Confusion persists over tower block safety measures
Thursday, 20th July 2017
The Chalcots estate evacuation
A SERIOUS charge can be levelled at senior Camden council officials and elected representatives: Why did they ignore their own commissioned report that found flats on the Chalcots estate posed a “moderate” fire risk?
Whether this report would have come to light so soon without the Grenfell disaster we do not know.
What we do know is that it was after the Green Party councillor Sian Berry asked for historic fire risk assessments that council leader Georgia Gould said they would be published.
It took nearly three weeks before publication last week on the council’s website.
Was the delay caused by the fact that few – if any – of the top level of officials and senior councillors knew of its existence in the past 14 months since its publication in April, 2016? Was it only known by officials lower down the chain? And, if so, what does this say of the mechanism of leadership at the Town Hall?
To some extent the dilly-dallying over the publication of the report reflects a set of manoeuvres that has bedevilled the whole crisis.
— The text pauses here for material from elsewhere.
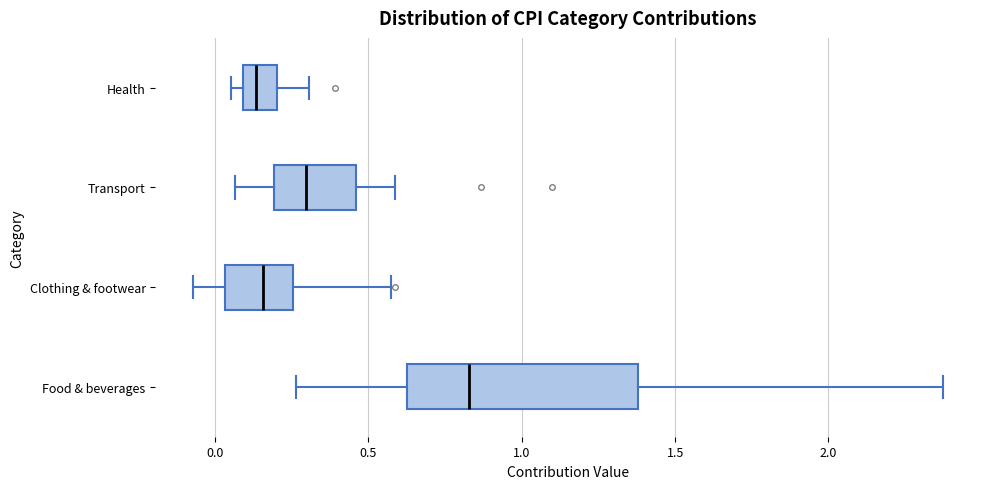

Where does the left whisker of the box for Food & beverages end on the x-axis? The values are not printed on the chart, so give them approximately, as read against the axis.

0.25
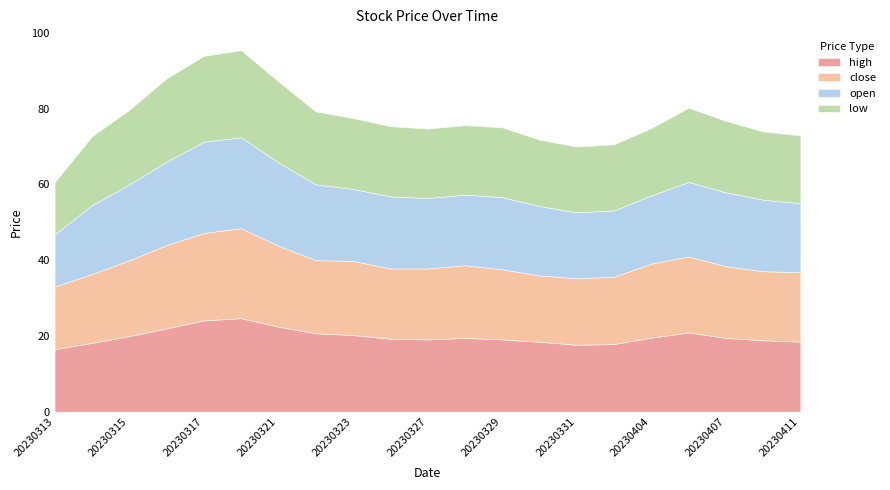

Where is the first local maximum for open?

20230317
First there is a rush of decision-making that leads to a chaotic evacuation of the estate on the grounds that the lives of tenants are at risk if they stay in their tower blocks, and then days and weeks later an almost weary acceptance that if they want to return even before fire precautions are carried out, then let them stay.
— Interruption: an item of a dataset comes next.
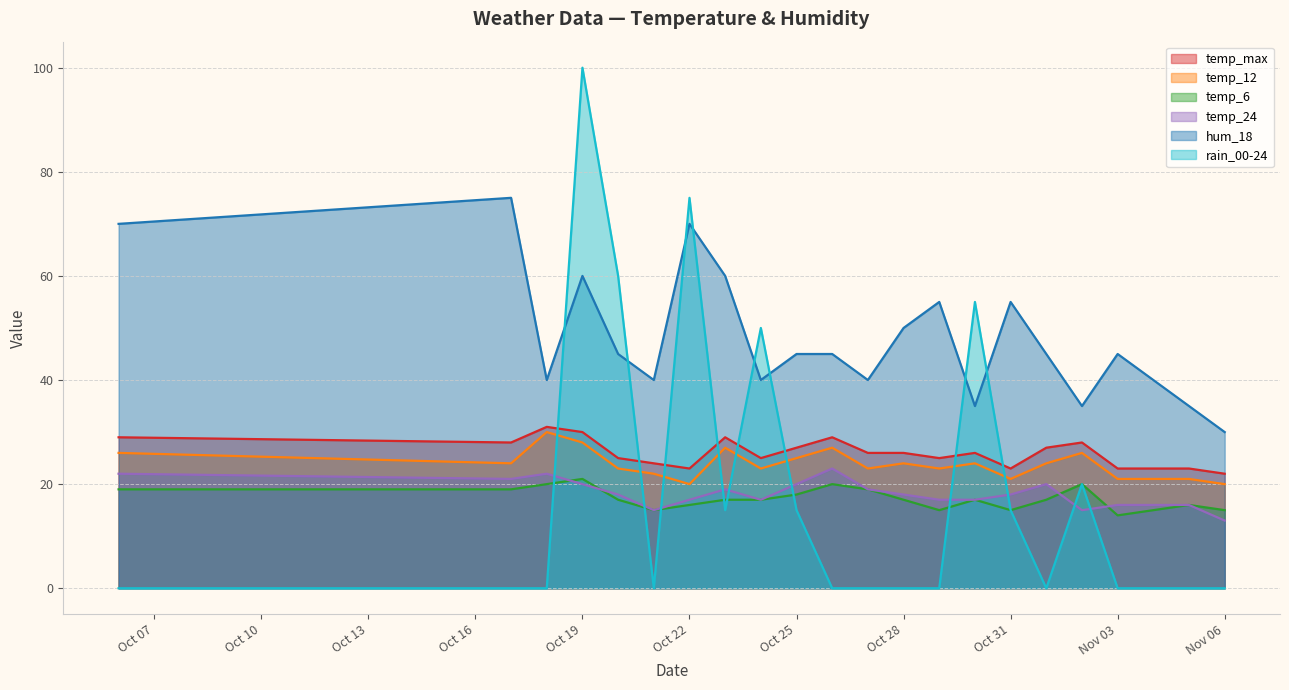

How many lines are shown in the chart?

6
Meanwhile, questions galore arise from the delayed report that should have been carefully scrutinised by, at the very least, senior councillors – for as councillors they represent the council which has a duty of care as the landlord of the council’s tenants.
Now that there is growing recognition nationally that it was a loosening of regulations that led to the Grenfell inferno, councillors need to know what is being done in their name.
This is the least tenants would expect of them.
While, for example, it is believed sprinklers and fire alarms are essential they are not thought to be of importance by the “experts”, Euro Compliance Ltd, who carried out the report. It goes without saying, of course, that the report sees the importance of fire doors – palpably lacking for years in quality and numbers on the estate.
So, it’s No to sprinklers and fire alarms, according to the report. What, we wonder, will |the council’s tenants think of it – not only on the estate but throughout the borough?